When comparing options that you haven't done the math on, it's pretty easy to justify ignoring non-health Resolve abilities when you know for sure that using them directly correlates with your likelihood of death, and at some point you're going to be locked out of using the Resolve ability based on whatever dire straits your resolve pool is in.
Maybe it's illogical, or mathematically inferior, to ignore lots of resolve abilities, but having a nice big resolve buffer is a nice psychological boon.
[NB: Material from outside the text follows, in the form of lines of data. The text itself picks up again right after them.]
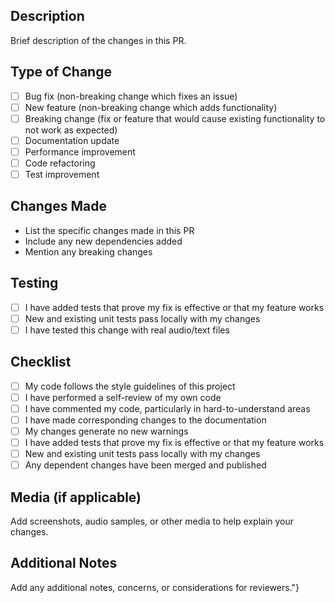 ## Description

Brief description of the changes in this PR.

## Type of Change

- [ ] Bug fix (non-breaking change which fixes an issue)
- [ ] New feature (non-breaking change which adds functionality)
- [ ] Breaking change (fix or feature that would cause existing functionality to not work as expected)
- [ ] Documentation update
- [ ] Performance improvement
- [ ] Code refactoring
- [ ] Test improvement

## Changes Made

- List the specific changes made in this PR
- Include any new dependencies added
- Mention any breaking changes

## Testing

- [ ] I have added tests that prove my fix is effective or that my feature works
- [ ] New and existing unit tests pass locally with my changes
- [ ] I have tested this change with real audio/text files

## Checklist

- [ ] My code follows the style guidelines of this project
- [ ] I have performed a self-review of my own code
- [ ] I have commented my code, particularly in hard-to-understand areas
- [ ] I have made corresponding changes to the documentation
- [ ] My changes generate no new warnings
- [ ] I have added tests that prove my fix is effective or that my feature works
- [ ] New and existing unit tests pass locally with my changes
- [ ] Any dependent changes have been merged and published

## Media (if applicable)

Add screenshots, audio samples, or other media to help explain your changes.

## Additional Notes

Add any additional notes, concerns, or considerations for reviewers."}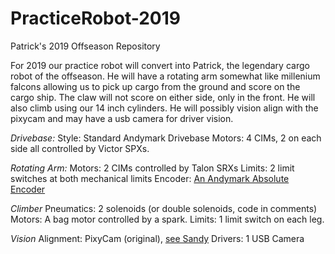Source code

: # PracticeRobot-2019
Patrick's 2019 Offseason Repository

For 2019 our practice robot will convert into Patrick, the legendary cargo robot of the offseason.
He will have a rotating arm somewhat like millenium falcons allowing us to pick up cargo 
from the ground and score on the cargo ship. The claw will not score on either side, only 
in the front. He will also climb using our 14 inch cylinders. 
He will possibly vision align with the pixycam and may have a usb camera for driver vision.

*Drivebase:*
Style: Standard Andymark Drivebase
Motors: 4 CIMs, 2 on each side all controlled by Victor SPXs.

*Rotating Arm:*
Motors: 2 CIMs controlled by Talon SRXs
Limits: 2 limit switches at both mechanical limits
Encoder: [An Andymark Absolute Encoder](https://www.andymark.com/products/absolute-encoder-with-cable)

*Climber*
Pneumatics: 2 solenoids (or double solenoids, code in comments)
Motors: A bag motor controlled by a spark.
Limits: 1 limit switch on each leg.

*Vision*
Alignment: PixyCam (original), [see Sandy](https://github.com/frc6995/Robot-2019/tree/sammcdo/PixyCam)
Drivers: 1 USB Camera
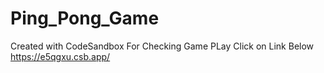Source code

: # Ping_Pong_Game
Created with CodeSandbox
For Checking Game PLay Click on Link Below 
https://e5qgxu.csb.app/
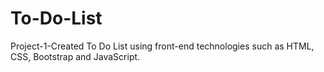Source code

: # To-Do-List
Project-1-Created To Do List using front-end technologies such as HTML, CSS, Bootstrap and JavaScript.
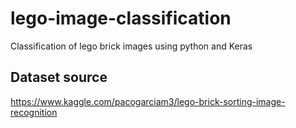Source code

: # lego-image-classification
Classification of lego brick images using python and Keras

## Dataset source
https://www.kaggle.com/pacogarciam3/lego-brick-sorting-image-recognition
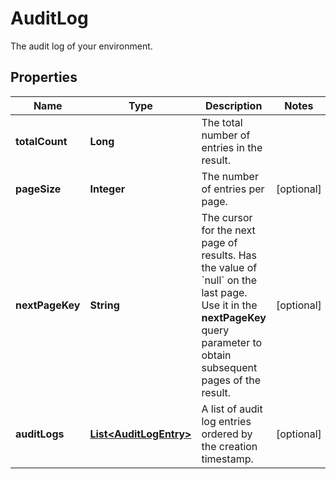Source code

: 

# AuditLog

The audit log of your environment.

## Properties

| Name | Type | Description | Notes |
|------------ | ------------- | ------------- | -------------|
|**totalCount** | **Long** | The total number of entries in the result. |  |
|**pageSize** | **Integer** | The number of entries per page. |  [optional] |
|**nextPageKey** | **String** | The cursor for the next page of results. Has the value of &#x60;null&#x60; on the last page.   Use it in the **nextPageKey** query parameter to obtain subsequent pages of the result. |  [optional] |
|**auditLogs** | [**List&lt;AuditLogEntry&gt;**](AuditLogEntry.md) | A list of audit log entries ordered by the creation timestamp. |  [optional] |




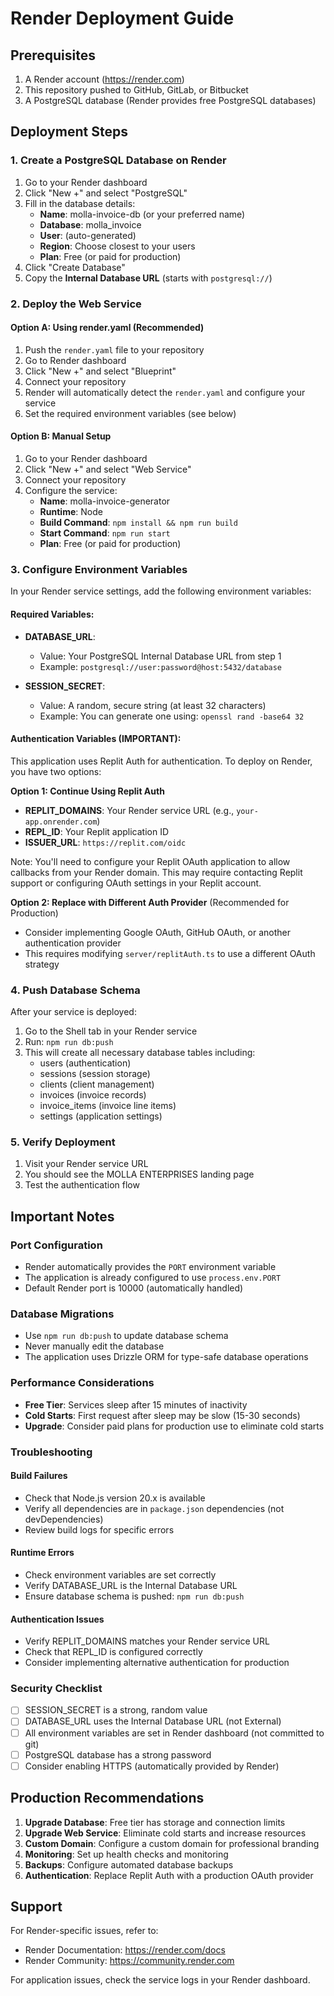 # Render Deployment Guide

## Prerequisites

1. A Render account (https://render.com)
2. This repository pushed to GitHub, GitLab, or Bitbucket
3. A PostgreSQL database (Render provides free PostgreSQL databases)

## Deployment Steps

### 1. Create a PostgreSQL Database on Render

1. Go to your Render dashboard
2. Click "New +" and select "PostgreSQL"
3. Fill in the database details:
   - **Name**: molla-invoice-db (or your preferred name)
   - **Database**: molla_invoice
   - **User**: (auto-generated)
   - **Region**: Choose closest to your users
   - **Plan**: Free (or paid for production)
4. Click "Create Database"
5. Copy the **Internal Database URL** (starts with `postgresql://`)

### 2. Deploy the Web Service

#### Option A: Using render.yaml (Recommended)

1. Push the `render.yaml` file to your repository
2. Go to Render dashboard
3. Click "New +" and select "Blueprint"
4. Connect your repository
5. Render will automatically detect the `render.yaml` and configure your service
6. Set the required environment variables (see below)

#### Option B: Manual Setup

1. Go to your Render dashboard
2. Click "New +" and select "Web Service"
3. Connect your repository
4. Configure the service:
   - **Name**: molla-invoice-generator
   - **Runtime**: Node
   - **Build Command**: `npm install && npm run build`
   - **Start Command**: `npm run start`
   - **Plan**: Free (or paid for production)

### 3. Configure Environment Variables

In your Render service settings, add the following environment variables:

#### Required Variables:

- **DATABASE_URL**: 
  - Value: Your PostgreSQL Internal Database URL from step 1
  - Example: `postgresql://user:password@host:5432/database`

- **SESSION_SECRET**: 
  - Value: A random, secure string (at least 32 characters)
  - Example: You can generate one using: `openssl rand -base64 32`

#### Authentication Variables (IMPORTANT):

This application uses Replit Auth for authentication. To deploy on Render, you have two options:

**Option 1: Continue Using Replit Auth**
- **REPLIT_DOMAINS**: Your Render service URL (e.g., `your-app.onrender.com`)
- **REPL_ID**: Your Replit application ID
- **ISSUER_URL**: `https://replit.com/oidc`

Note: You'll need to configure your Replit OAuth application to allow callbacks from your Render domain. This may require contacting Replit support or configuring OAuth settings in your Replit account.

**Option 2: Replace with Different Auth Provider** (Recommended for Production)
- Consider implementing Google OAuth, GitHub OAuth, or another authentication provider
- This requires modifying `server/replitAuth.ts` to use a different OAuth strategy

### 4. Push Database Schema

After your service is deployed:

1. Go to the Shell tab in your Render service
2. Run: `npm run db:push`
3. This will create all necessary database tables including:
   - users (authentication)
   - sessions (session storage)
   - clients (client management)
   - invoices (invoice records)
   - invoice_items (invoice line items)
   - settings (application settings)

### 5. Verify Deployment

1. Visit your Render service URL
2. You should see the MOLLA ENTERPRISES landing page
3. Test the authentication flow

## Important Notes

### Port Configuration
- Render automatically provides the `PORT` environment variable
- The application is already configured to use `process.env.PORT`
- Default Render port is 10000 (automatically handled)

### Database Migrations
- Use `npm run db:push` to update database schema
- Never manually edit the database
- The application uses Drizzle ORM for type-safe database operations

### Performance Considerations
- **Free Tier**: Services sleep after 15 minutes of inactivity
- **Cold Starts**: First request after sleep may be slow (15-30 seconds)
- **Upgrade**: Consider paid plans for production use to eliminate cold starts

### Troubleshooting

#### Build Failures
- Check that Node.js version 20.x is available
- Verify all dependencies are in `package.json` dependencies (not devDependencies)
- Review build logs for specific errors

#### Runtime Errors
- Check environment variables are set correctly
- Verify DATABASE_URL is the Internal Database URL
- Ensure database schema is pushed: `npm run db:push`

#### Authentication Issues
- Verify REPLIT_DOMAINS matches your Render service URL
- Check that REPL_ID is configured correctly
- Consider implementing alternative authentication for production

### Security Checklist

- [ ] SESSION_SECRET is a strong, random value
- [ ] DATABASE_URL uses the Internal Database URL (not External)
- [ ] All environment variables are set in Render dashboard (not committed to git)
- [ ] PostgreSQL database has a strong password
- [ ] Consider enabling HTTPS (automatically provided by Render)

## Production Recommendations

1. **Upgrade Database**: Free tier has storage and connection limits
2. **Upgrade Web Service**: Eliminate cold starts and increase resources
3. **Custom Domain**: Configure a custom domain for professional branding
4. **Monitoring**: Set up health checks and monitoring
5. **Backups**: Configure automated database backups
6. **Authentication**: Replace Replit Auth with a production OAuth provider

## Support

For Render-specific issues, refer to:
- Render Documentation: https://render.com/docs
- Render Community: https://community.render.com

For application issues, check the service logs in your Render dashboard.
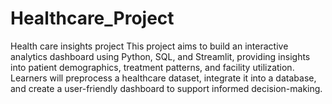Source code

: # Healthcare_Project
Health care insights project
This project aims to build an interactive analytics dashboard using Python, SQL, and Streamlit, providing insights into patient demographics, treatment patterns, and facility utilization. Learners will preprocess a healthcare dataset, integrate it into a database, and create a user-friendly dashboard to support informed decision-making.
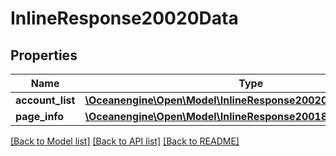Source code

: # InlineResponse20020Data

## Properties
Name | Type | Description | Notes
------------ | ------------- | ------------- | -------------
**account_list** | [**\Oceanengine\Open\Model\InlineResponse20020DataAccountList[]**](InlineResponse20020DataAccountList.md) |  | 
**page_info** | [**\Oceanengine\Open\Model\InlineResponse20018DataPageInfo**](InlineResponse20018DataPageInfo.md) |  | 

[[Back to Model list]](../README.md#documentation-for-models) [[Back to API list]](../README.md#documentation-for-api-endpoints) [[Back to README]](../README.md)


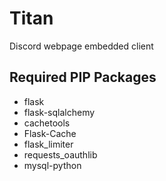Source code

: # Titan
Discord webpage embedded client

## Required PIP Packages
- flask
- flask-sqlalchemy
- cachetools
- Flask-Cache
- flask_limiter
- requests_oauthlib
- mysql-python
For what it's worth, there are quite a few Resolve abilities that are good and useful to me, they just are primarily about not dying. If there was a big push to make more non-health related Resolve abilities, it would largely be irrelevant to me and my group. I just think Resolve is best suited for health management, and things like Focus are better utility pools.
Yeah, but try seeing it from the other side. My Soldier 1/Solarian 10 has a strength of 22 so he has 11 resolve. He also has a ton of stamina, good armor, deals fire and electricity damage to any enemies that hit him and has DR 11/- as well as resistance 5 or 10 against most elements. I generally go 2 fights before I'm halfway through my stamina and decide to play safe and spend a point of resolve to fill it up again. So to really make me nervous about resolve it would have to have about 16 encounters. That's more than a full level worth of encounters.
So I'd be pretty comfortable spending some resolve on this and that.